American mathematician (1879–1967)

Robert Daniel Carmichael (March 1, 1879 – May 2, 1967) was an American mathematician.

== Biography ==

Carmichael was born in Goodwater, Alabama. He attended Lineville College in Clay County, Alabama, briefly, and he earned his bachelor's degree in 1898, while he was studying towards his Ph.D. degree at Princeton University. Carmichael completed the requirements for his Ph.D. in mathematics in 1911. Carmichael's Ph.D. research in mathematics was done under the guidance of the noted American mathematician G. David Birkhoff, and it is considered to be the first significant American contribution to the knowledge of differential equations in mathematics.

Carmichael next taught at Indiana University from 1911 to 1915. Then he moved on to the University of Illinois, where he remained from 1915 until his retirement in 1947.
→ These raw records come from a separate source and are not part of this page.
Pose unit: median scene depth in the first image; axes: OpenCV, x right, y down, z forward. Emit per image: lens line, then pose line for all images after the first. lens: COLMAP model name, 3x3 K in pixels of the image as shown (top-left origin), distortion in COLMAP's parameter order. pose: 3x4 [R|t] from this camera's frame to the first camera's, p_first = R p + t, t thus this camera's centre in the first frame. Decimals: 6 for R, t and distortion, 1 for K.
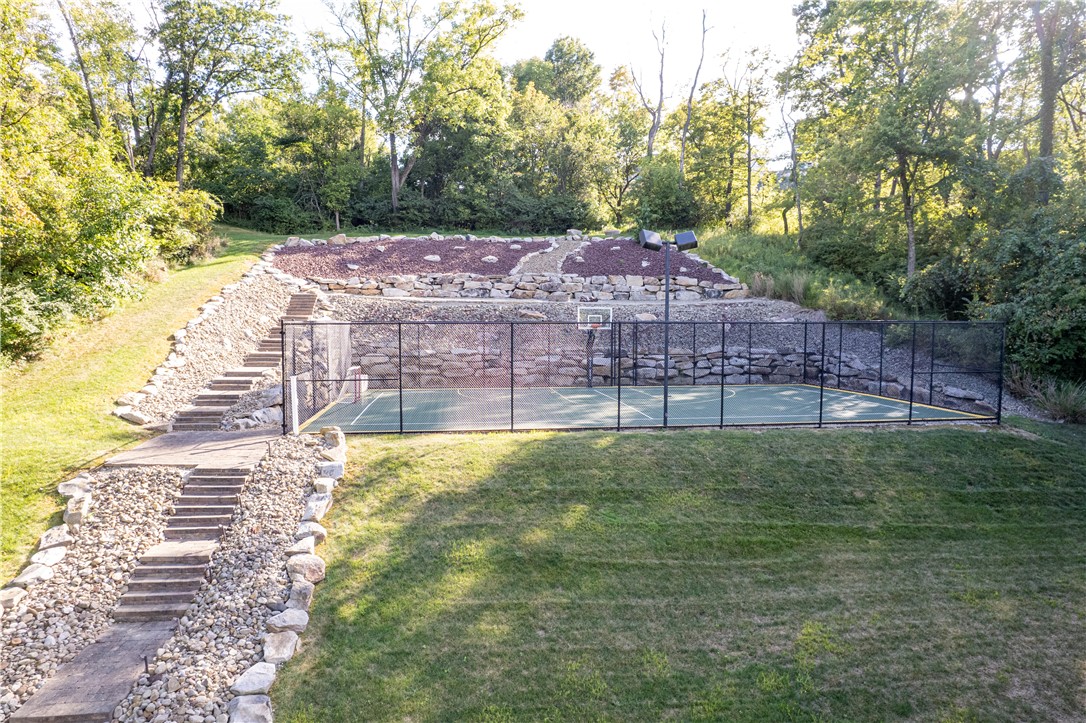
lens RADIAL K [[696.8, 0, 544.0], [0, 696.8, 366.7], [0, 0, 1]] dist [-0.084525, 0.079027]
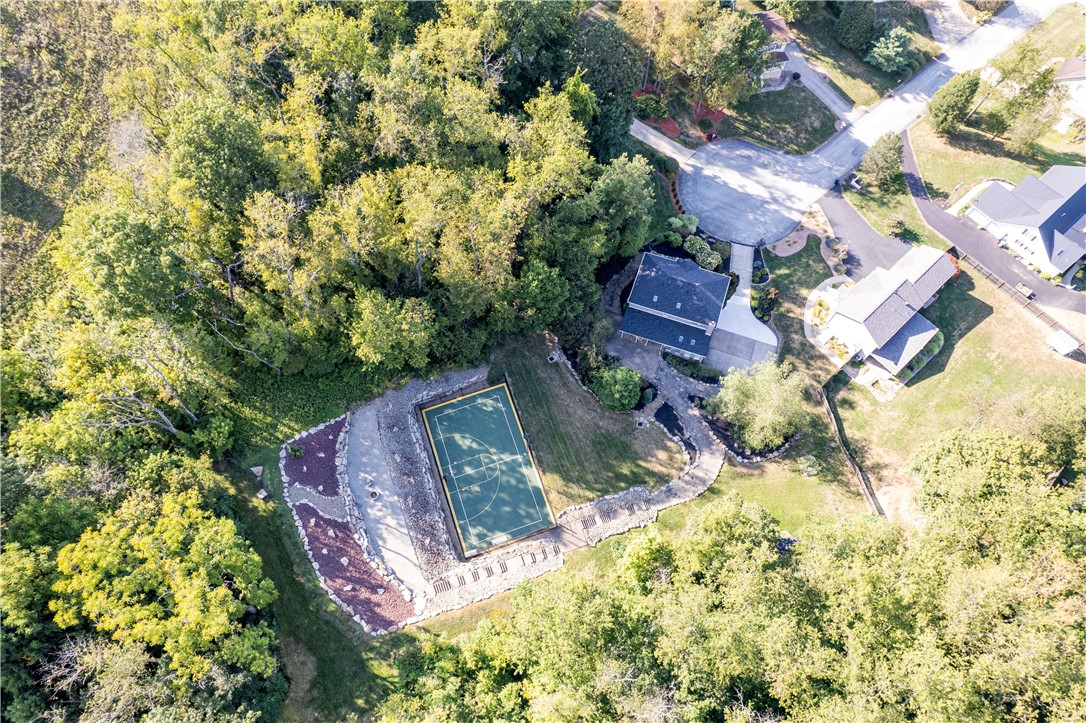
lens RADIAL K [[696.8, 0, 544.0], [0, 696.8, 366.7], [0, 0, 1]] dist [-0.084525, 0.079027]
pose [[-0.208575, -0.894374, 0.395716, -0.543559], [0.074429, 0.388926, 0.918257, -2.043020], [-0.975170, 0.220978, -0.014553, 0.393509]]
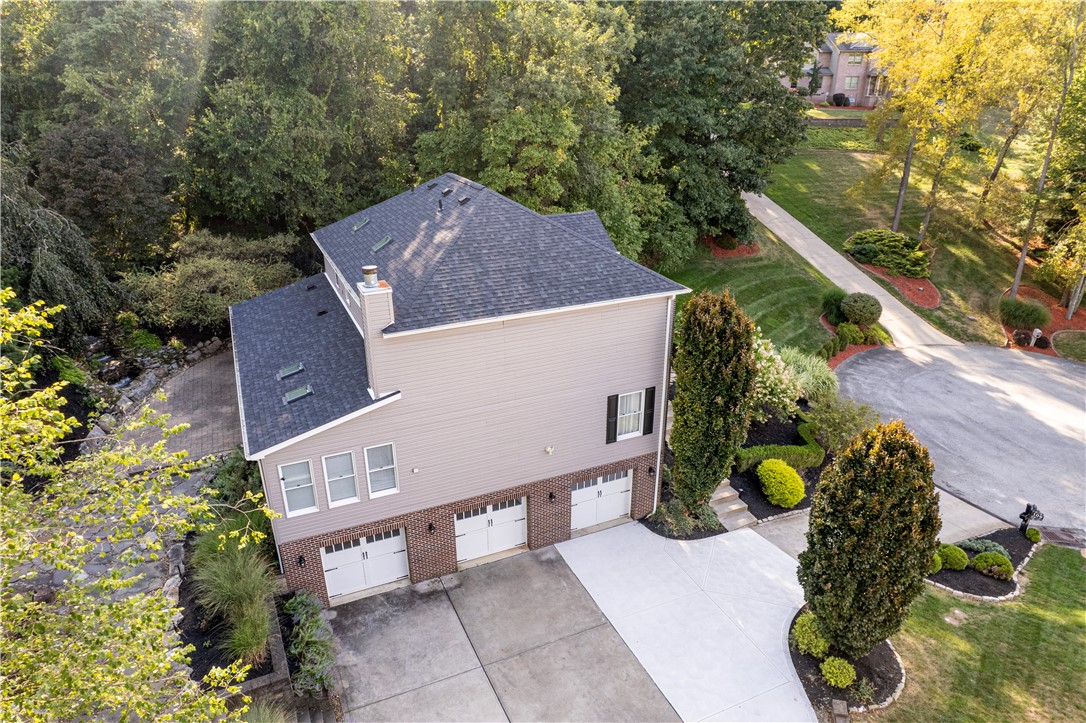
lens RADIAL K [[696.8, 0, 544.0], [0, 696.8, 366.7], [0, 0, 1]] dist [-0.084525, 0.079027]
pose [[0.556150, -0.330823, 0.762399, 0.121876], [0.060928, 0.931119, 0.359589, -0.013543], [-0.828845, -0.153534, 0.537999, -0.533477]]
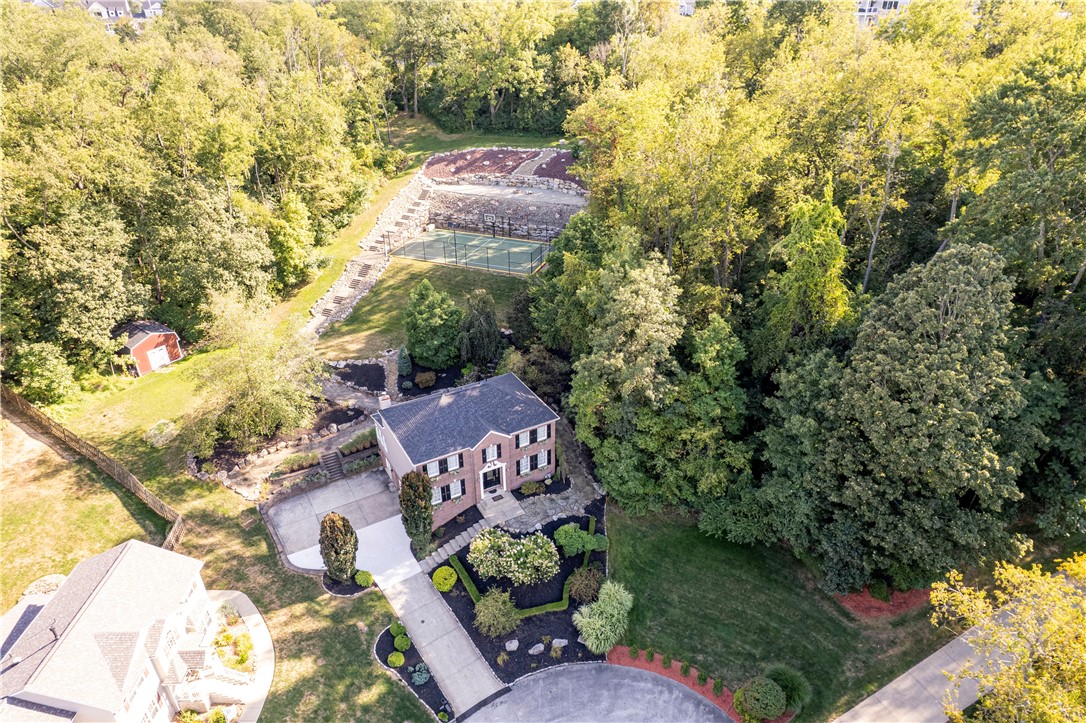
lens RADIAL K [[696.8, 0, 544.0], [0, 696.8, 366.7], [0, 0, 1]] dist [-0.084525, 0.079027]
pose [[0.875905, 0.234528, -0.421649, 1.266778], [-0.026194, 0.895738, 0.443810, -0.620007], [0.481772, -0.377691, 0.790724, -1.174130]]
Carmichael is known for his research in what are now called the Carmichael numbers (a subset of Fermat pseudoprimes, numbers satisfying properties of primes described by Fermat's Little Theorem although they are not primes), Carmichael's totient function conjecture, Carmichael's theorem, and the Carmichael function, all significant in number theory and in the study of the prime numbers. He found the smallest Carmichael number, 561, and over 50 years later, it was proven that there are infinitely many of them. Carmichael also described the Steiner system S(5,8,24) in his 1931 paper Tactical Configurations of Rank 2 and his 1937 book Introduction to the Theory of Groups of Finite Order, but the structure is often named after Ernst Witt, who rediscovered it in 1938.
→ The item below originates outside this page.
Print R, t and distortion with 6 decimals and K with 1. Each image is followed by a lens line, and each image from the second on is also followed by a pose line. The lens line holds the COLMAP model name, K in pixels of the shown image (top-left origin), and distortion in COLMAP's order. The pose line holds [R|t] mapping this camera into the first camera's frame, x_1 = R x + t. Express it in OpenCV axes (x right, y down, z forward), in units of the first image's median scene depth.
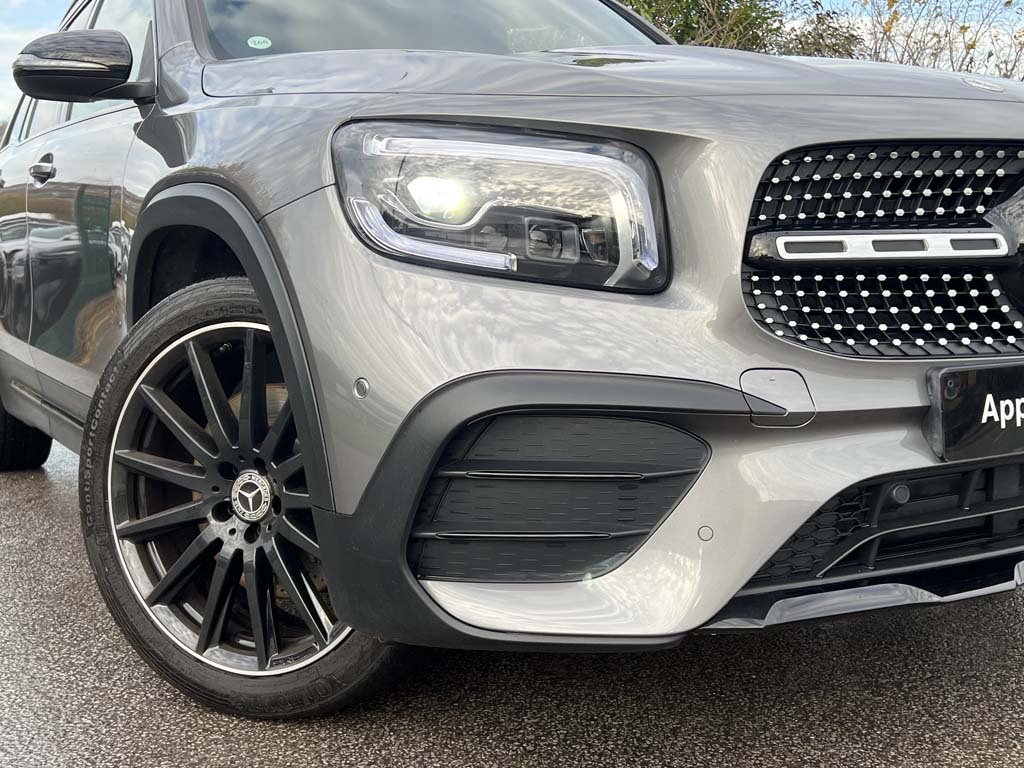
lens RADIAL K [[1198.3, 0, 517.9], [0, 1198.3, 386.8], [0, 0, 1]] dist [0.070582, 0.000000]
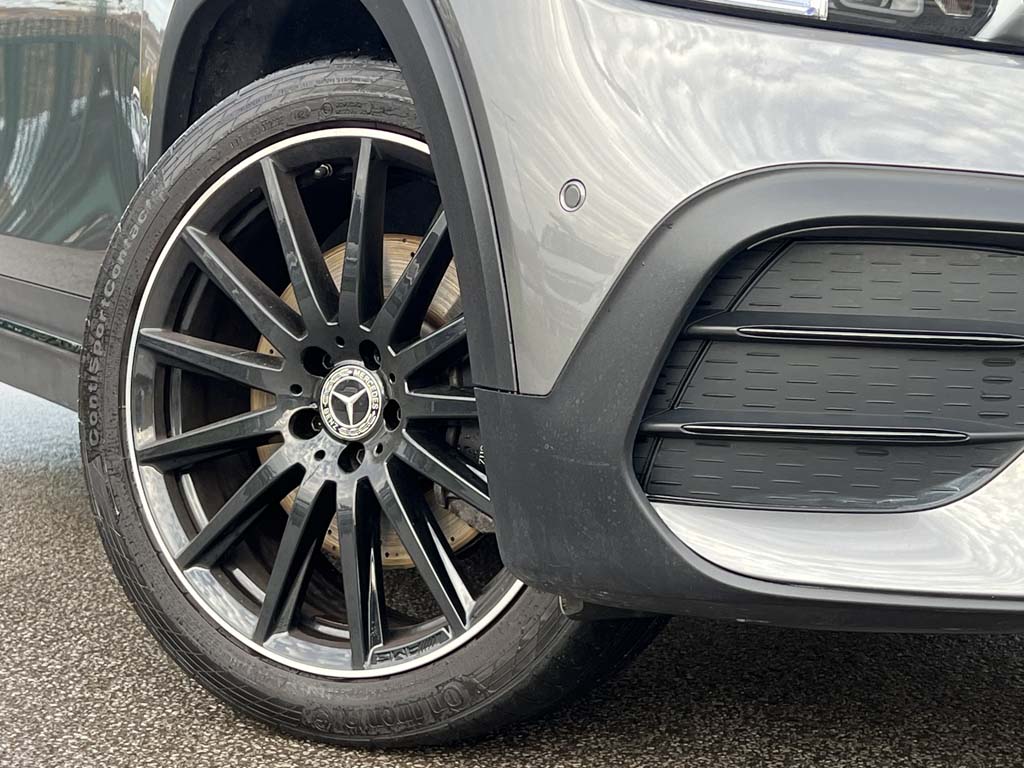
lens RADIAL K [[1883.2, 0, 507.2], [0, 1883.2, 376.8], [0, 0, 1]] dist [0.164885, 0.000000]
pose [[0.997418, 0.048069, -0.053354, -0.085493], [-0.049430, 0.998478, -0.024479, 0.099331], [0.052097, 0.027053, 0.998276, -0.007997]]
While at Indiana University, Carmichael was involved with the special theory of relativity.

==Relatives==
Carmichael's younger brother was university administrator Oliver Carmichael.
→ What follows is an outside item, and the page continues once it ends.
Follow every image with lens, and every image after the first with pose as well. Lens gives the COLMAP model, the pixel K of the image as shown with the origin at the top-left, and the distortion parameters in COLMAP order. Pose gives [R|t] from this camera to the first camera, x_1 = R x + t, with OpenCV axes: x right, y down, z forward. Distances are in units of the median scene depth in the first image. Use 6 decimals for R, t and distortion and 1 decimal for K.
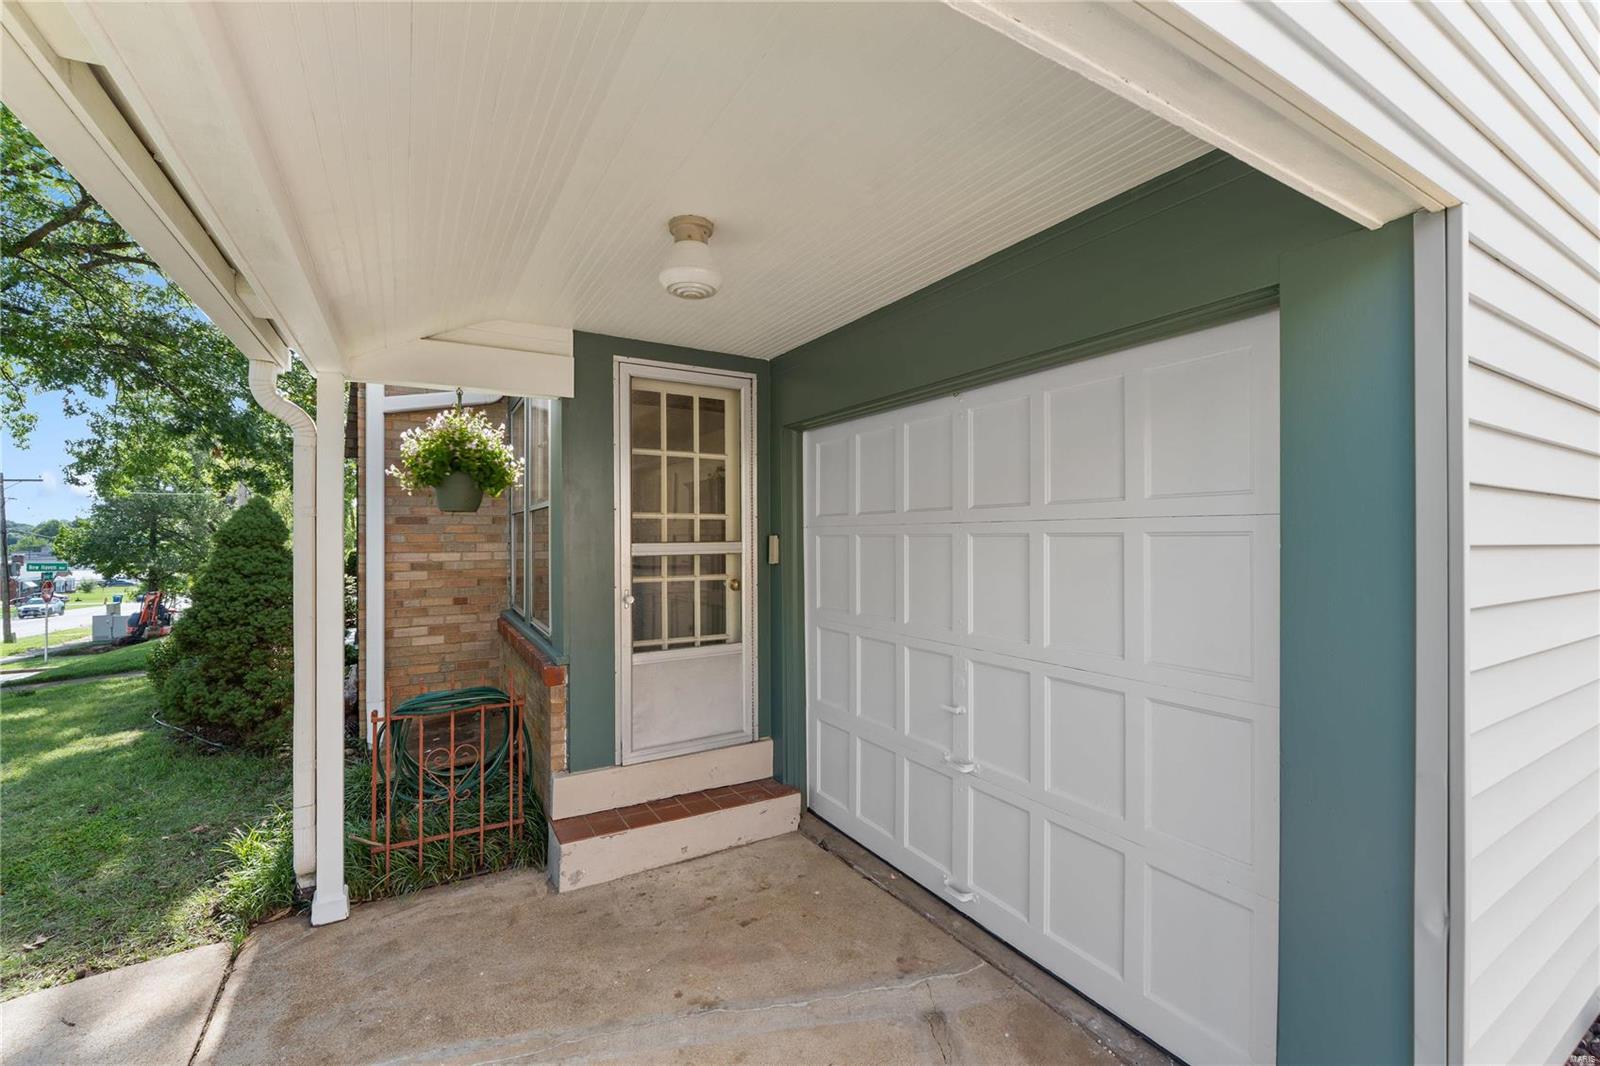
lens RADIAL K [[663.7, 0, 802.4], [0, 663.7, 532.7], [0, 0, 1]] dist [-0.000739, -0.000048]
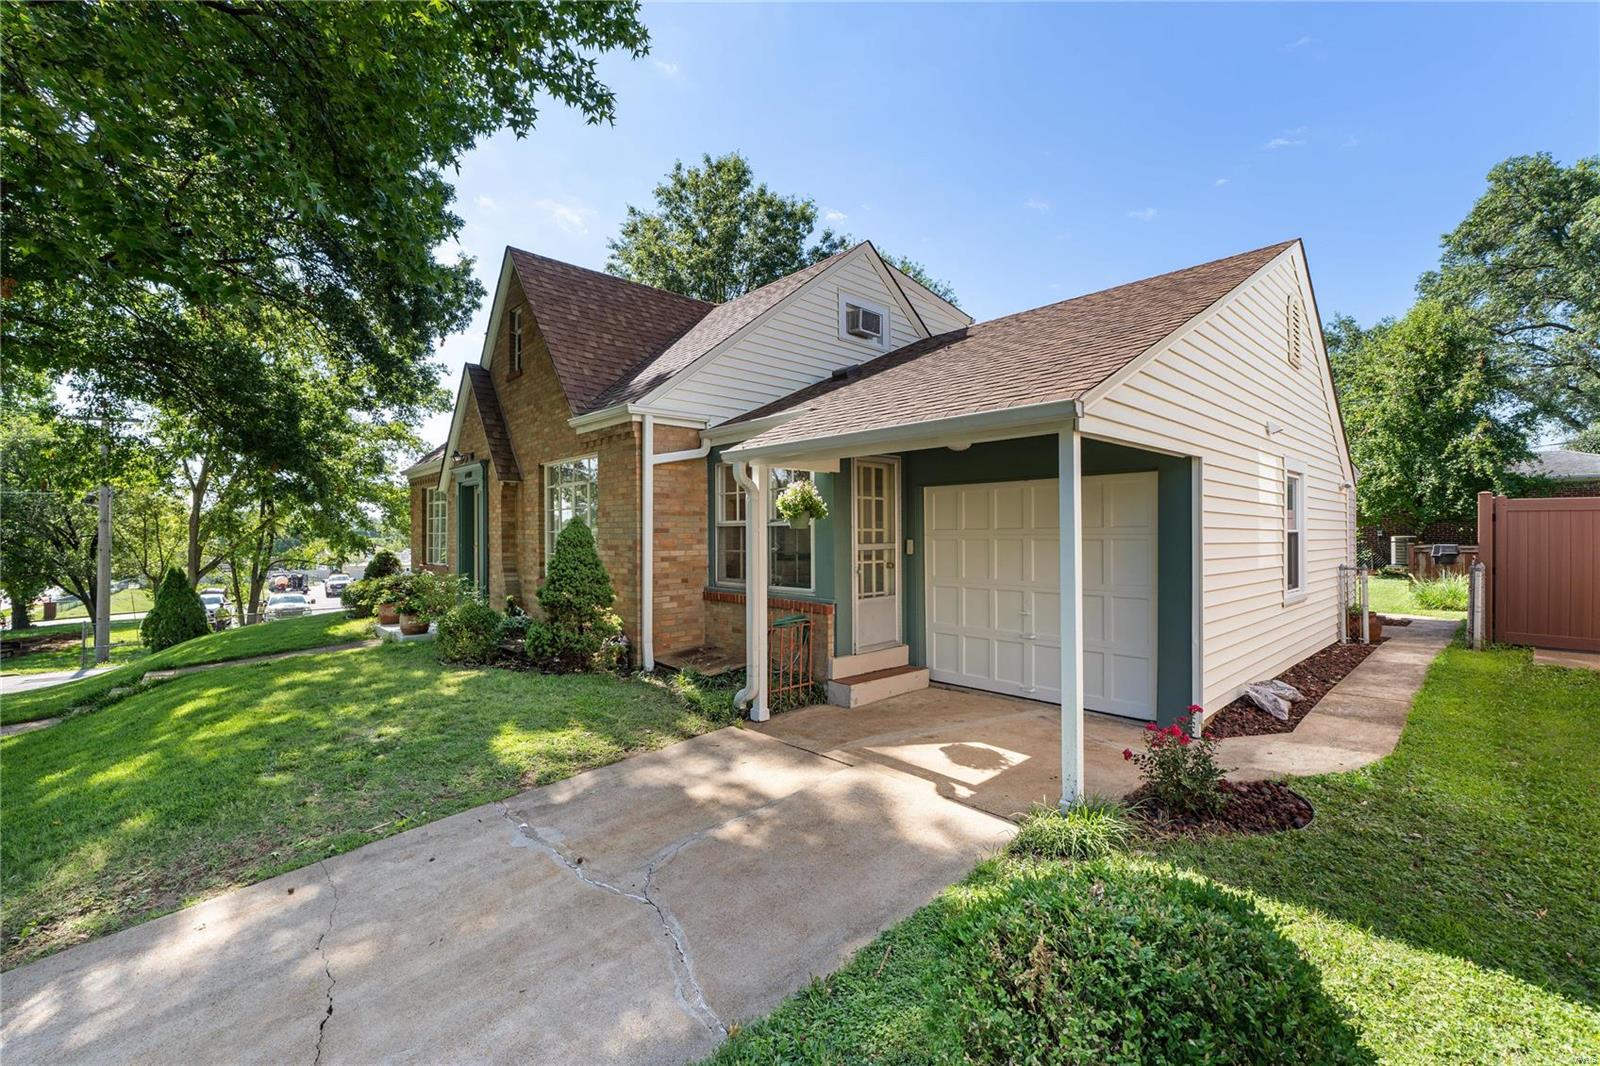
lens RADIAL K [[663.7, 0, 798.4], [0, 663.7, 534.9], [0, 0, 1]] dist [-0.000739, -0.000048]
pose [[0.976361, -0.002084, 0.216135, -0.780385], [0.001357, 0.999993, 0.003511, -0.017249], [-0.216141, -0.003135, 0.976357, -0.826733]]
==Mathematical publications==

- The Theory of Relativity, 1st edition, New York: John Wiley & Sons, Inc., pp. 74, 1913.
- The Theory of Numbers, New York: John Wiley & Sons, Inc., pp. 94, 1914.
- Diophantine analysis, 1st edition, New York: John Wiley & Sons, Inc., pp. 118, 1915.
- The Theory of Relativity. 2nd edition, New York: John Wiley & Sons, Inc., pp. 112, 1920.
- A Debate on the Theory of Relativity, with an introduction by William Lowe Bryan, Chicago: Open Court Pub. CO., pp. 154, 1927.
- The calculus, Robert D. Carmichael and James H. Weaver, Boston/New York: Ginn & company, pp. 345, 1927.
- The Logic of Discovery, Chicago/London: Open Court Publishing CO., pp. 280, 1930; Reprinted of Arno press, New York, 1975
- Mathematical Tables and Formulas, Robert D. Carmichael and Edwin R. Smith, Boston: Ginn & company, pp. 269, 1931; Reprint of Dover Publications, Inc., New York, 1962.
- The calculus, revised edition by Robert D. Carmichael, James H. Weaver and Lincoln La Paz, Boston/New York: Ginn & company, pp. 384, 1937.
- Introduction to the Theory of Groups of finite order, Boston/New York: Ginn & company, pp. 447, 1937; Reprint of Dover Publications, Inc., New York, 1956.